Step-by-step guide:
How to set up a publicPublic Limited Company company in Switzerland

Forming a PublicPublic Limited Company Company in Switzerland offers many advantages, especially for growing companies or those with multiple investors. Here is a detailed step-by-step guide to setting up a Public Limited Company Company.

Business idea and planning

As with any business start-up, you should start with a clear business plan to start with. The plan should contain all the essential information about your business idea, business model, market analysis, financing and growth strategy. A solid business plan is often crucial for convincing investors or banks.

Choose company name

The company name must be unique and contain the addition "Public Limited Company". Check the availability of the name on the website of the Federal Office for the Commercial Register (ZEFIX). The name should be clear and not misleading, and it must not already be in use by another company.

Provide minimum capital

The formation of a Public Limited Company requires a minimum capital of CHF 100,000 is required, of which at least CHF 50,000 must be paid in at the time of formation. This capital can be paid in cash or as a contribution in kind. It is paid into a capital contribution account, which is later converted into a regular business account.

Create articles of association

The Articles of Association are the "constitution" of your Public Limited Company and must include the following points:

  • Company name and registered office
  • Purpose of the Public Limited Company
  • Amount of share capital
  • Number, nominal value and type of shares
  • Rights and obligations of shareholders
  • Regulations on management and representation

These articles of association are approved by the founding meeting and should be checked in advance by a notary or lawyer to ensure that they are legally compliant.
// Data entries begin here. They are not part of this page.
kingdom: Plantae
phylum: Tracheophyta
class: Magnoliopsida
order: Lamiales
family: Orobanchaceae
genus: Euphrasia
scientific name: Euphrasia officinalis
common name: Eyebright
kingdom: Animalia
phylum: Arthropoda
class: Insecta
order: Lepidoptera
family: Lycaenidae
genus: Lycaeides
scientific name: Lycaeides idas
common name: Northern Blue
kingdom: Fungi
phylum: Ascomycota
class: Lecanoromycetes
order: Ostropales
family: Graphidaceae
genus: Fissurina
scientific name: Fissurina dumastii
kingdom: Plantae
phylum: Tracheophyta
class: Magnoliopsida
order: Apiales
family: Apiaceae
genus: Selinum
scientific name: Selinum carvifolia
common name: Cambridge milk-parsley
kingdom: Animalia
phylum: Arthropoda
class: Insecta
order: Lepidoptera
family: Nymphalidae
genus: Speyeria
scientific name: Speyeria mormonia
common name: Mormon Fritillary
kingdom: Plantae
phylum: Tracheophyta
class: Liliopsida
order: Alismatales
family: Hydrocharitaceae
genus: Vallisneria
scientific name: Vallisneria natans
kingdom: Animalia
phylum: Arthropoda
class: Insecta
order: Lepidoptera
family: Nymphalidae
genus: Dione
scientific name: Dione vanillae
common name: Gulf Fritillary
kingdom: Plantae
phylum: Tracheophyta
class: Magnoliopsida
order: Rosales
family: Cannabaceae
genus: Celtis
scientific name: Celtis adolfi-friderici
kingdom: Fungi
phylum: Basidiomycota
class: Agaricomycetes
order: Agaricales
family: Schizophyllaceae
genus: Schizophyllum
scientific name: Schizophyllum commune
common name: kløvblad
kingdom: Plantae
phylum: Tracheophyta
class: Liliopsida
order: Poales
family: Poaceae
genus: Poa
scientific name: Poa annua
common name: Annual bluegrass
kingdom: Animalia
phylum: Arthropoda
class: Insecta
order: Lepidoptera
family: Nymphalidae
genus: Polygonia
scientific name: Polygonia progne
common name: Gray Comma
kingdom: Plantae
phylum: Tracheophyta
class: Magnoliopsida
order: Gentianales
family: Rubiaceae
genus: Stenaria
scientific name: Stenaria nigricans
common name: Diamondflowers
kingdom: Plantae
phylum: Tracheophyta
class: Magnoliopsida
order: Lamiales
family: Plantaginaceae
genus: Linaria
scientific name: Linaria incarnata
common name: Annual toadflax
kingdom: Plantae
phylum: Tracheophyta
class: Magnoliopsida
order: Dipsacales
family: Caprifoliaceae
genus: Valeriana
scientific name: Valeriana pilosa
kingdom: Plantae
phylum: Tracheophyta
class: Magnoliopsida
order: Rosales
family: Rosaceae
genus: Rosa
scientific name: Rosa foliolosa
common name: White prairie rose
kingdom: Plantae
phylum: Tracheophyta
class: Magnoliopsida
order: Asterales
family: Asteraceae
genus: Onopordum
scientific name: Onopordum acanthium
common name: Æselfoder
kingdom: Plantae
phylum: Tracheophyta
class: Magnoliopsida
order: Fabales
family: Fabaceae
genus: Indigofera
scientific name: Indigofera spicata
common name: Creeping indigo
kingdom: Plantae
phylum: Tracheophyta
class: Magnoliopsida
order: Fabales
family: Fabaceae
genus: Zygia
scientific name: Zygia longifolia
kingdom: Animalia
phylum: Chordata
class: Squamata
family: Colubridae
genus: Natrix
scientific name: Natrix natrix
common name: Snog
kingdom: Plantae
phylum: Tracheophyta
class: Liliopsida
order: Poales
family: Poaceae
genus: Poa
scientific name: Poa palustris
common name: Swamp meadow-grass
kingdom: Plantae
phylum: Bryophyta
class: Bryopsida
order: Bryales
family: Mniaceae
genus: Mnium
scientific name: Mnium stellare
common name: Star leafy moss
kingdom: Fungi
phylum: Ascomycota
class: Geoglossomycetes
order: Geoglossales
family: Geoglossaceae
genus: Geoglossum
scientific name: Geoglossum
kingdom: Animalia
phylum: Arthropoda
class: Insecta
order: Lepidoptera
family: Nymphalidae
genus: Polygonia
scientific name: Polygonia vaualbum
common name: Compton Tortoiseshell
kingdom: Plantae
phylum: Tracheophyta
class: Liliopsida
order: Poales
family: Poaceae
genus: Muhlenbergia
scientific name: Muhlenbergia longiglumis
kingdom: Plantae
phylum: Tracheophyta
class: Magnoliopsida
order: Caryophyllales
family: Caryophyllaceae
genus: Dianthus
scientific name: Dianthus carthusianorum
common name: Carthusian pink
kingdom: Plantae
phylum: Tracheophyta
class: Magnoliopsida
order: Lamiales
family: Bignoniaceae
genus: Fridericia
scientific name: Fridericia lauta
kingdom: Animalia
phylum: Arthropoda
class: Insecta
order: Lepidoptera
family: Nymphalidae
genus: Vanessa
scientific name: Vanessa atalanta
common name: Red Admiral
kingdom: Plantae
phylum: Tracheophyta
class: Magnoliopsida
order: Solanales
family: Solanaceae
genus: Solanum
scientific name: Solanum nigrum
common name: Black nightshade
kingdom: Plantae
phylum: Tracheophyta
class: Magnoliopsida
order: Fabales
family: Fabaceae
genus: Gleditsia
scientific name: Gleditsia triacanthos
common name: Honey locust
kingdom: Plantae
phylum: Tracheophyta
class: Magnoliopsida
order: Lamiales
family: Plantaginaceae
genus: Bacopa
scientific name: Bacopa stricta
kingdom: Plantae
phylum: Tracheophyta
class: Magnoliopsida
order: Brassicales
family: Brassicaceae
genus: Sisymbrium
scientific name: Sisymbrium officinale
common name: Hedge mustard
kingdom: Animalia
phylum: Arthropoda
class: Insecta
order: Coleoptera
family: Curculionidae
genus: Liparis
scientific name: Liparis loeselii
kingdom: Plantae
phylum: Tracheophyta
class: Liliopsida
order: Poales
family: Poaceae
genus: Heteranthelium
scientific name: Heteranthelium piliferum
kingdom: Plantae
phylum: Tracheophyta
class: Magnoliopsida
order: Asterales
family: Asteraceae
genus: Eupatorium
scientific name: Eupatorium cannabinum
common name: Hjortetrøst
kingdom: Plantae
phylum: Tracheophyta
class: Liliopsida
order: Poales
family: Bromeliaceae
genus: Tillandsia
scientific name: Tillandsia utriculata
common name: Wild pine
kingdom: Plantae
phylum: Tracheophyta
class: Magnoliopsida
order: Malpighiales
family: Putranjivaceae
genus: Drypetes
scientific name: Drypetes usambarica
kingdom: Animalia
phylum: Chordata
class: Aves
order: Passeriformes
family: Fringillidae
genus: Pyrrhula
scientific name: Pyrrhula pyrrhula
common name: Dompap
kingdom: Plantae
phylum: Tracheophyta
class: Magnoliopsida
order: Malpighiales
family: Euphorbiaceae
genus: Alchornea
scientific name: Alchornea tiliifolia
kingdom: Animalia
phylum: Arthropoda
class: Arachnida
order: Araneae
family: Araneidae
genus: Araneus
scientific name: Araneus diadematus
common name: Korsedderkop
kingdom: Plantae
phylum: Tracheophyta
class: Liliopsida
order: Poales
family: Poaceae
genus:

Determine shareholders and shares

A Public Limited Company can be founded by one or more shareholders. The shareholders are the holders of the company's shares, and these shares can be issued as bearer or registered shares. Each share has a fixed par value and the rights of the shareholders depend on the number and type of shares held.

Determine organs

The bodies of the Public Limited Company must be defined: the board of directorswhich is responsible for the management, and optionally an auditors. Authorized signatories must also be determined.

Hold inaugural meeting

The formation of your Public Limited Company requires a formal formation meeting at which the articles of association are approved, the management is elected and the formation resolution is passed. The minutes of this meeting are an important document that is required for entry in the commercial register.

Capital confirmation and account opening

As soon as the share capital has been paid into the capital contribution account , the bank issues a capital confirmation issued. This is a crucial document for entry in the commercial register. Once the formation is complete, the capital contribution account is converted into a business account to which all operational transactions are made.

Declaration of acceptance by the auditors

If you require an auditor, you must submit a declaration of acceptance from that body confirming that it is willing to carry out the audit of the Public Limited Company .

Issue share certificates and open share register

After incorporation share certificates issued to the shareholders and a share register must be kept. This book records the shareholders and their shareholdings in the company.

Make an entry in the commercial register

Now follows the formal entry of your Public Limited Company in the commercial register. This is done by a notary who submits all the necessary documents, including the articles of association, the minutes of the inaugural meeting and the capital confirmation. Depending on the canton, the entry costs around CHF 800 to CHF 2,000. As soon as the entry has been made, the Public Limited Company acquires its legal personality.

Value added tax (VAT) registration

As soon as your company generates an annual turnover of more than CHF 100,000, you must register for VAT with the Federal Tax Office (FTA) is required. However, you can also register voluntarily in order to deduct input tax, which can be an advantage depending on your business activity.

Insurance and social security (for employment of employees)

If you employ staff, you must register with the AHV compensation fund to pay contributions to the old-age and survivors' insurance (AHV). In addition, the compulsory accident insurance (UVG) which covers occupational and non-occupational accidents suffered by your employees. You must also take out BVG (occupational benefits insurance) for your employees. If you as a shareholder or managing director do not receive a salary and do not employ any staff, these insurances are not required.

Open a free business multi-currency account with CH-IBAN

It makes sense to open a business account for your GmbH that allows you to hold several currencies and exchange them at favorable rates. A free multi-currency account with a Swiss IBAN gives you the flexibility to transact in different currencies at low cost, which is essential these days. Amnis Treasury is the best free business account in Switzerland. (Receive a CHF 200 bonus when you open !)

Start business operations

Once you have been entered in the commercial register and have fulfilled your tax and insurance obligations, your Public Limited Company can officially start operating. Comply with the accounting and tax obligations in order to meet the legal requirements and run your company properly.

Conclusion

Founding a publicPublic Limited Company company in Switzerland is a clearly defined process that requires compliance with certain legal and financial steps. With the right planning, a solid share capital and a clean entry in the commercial register, you can successfully set up your Public Limited Company and start doing business. The Public Limited Company offers many advantages, especially when it comes to raising capital and limiting liability, which makes it the ideal company form for larger projects.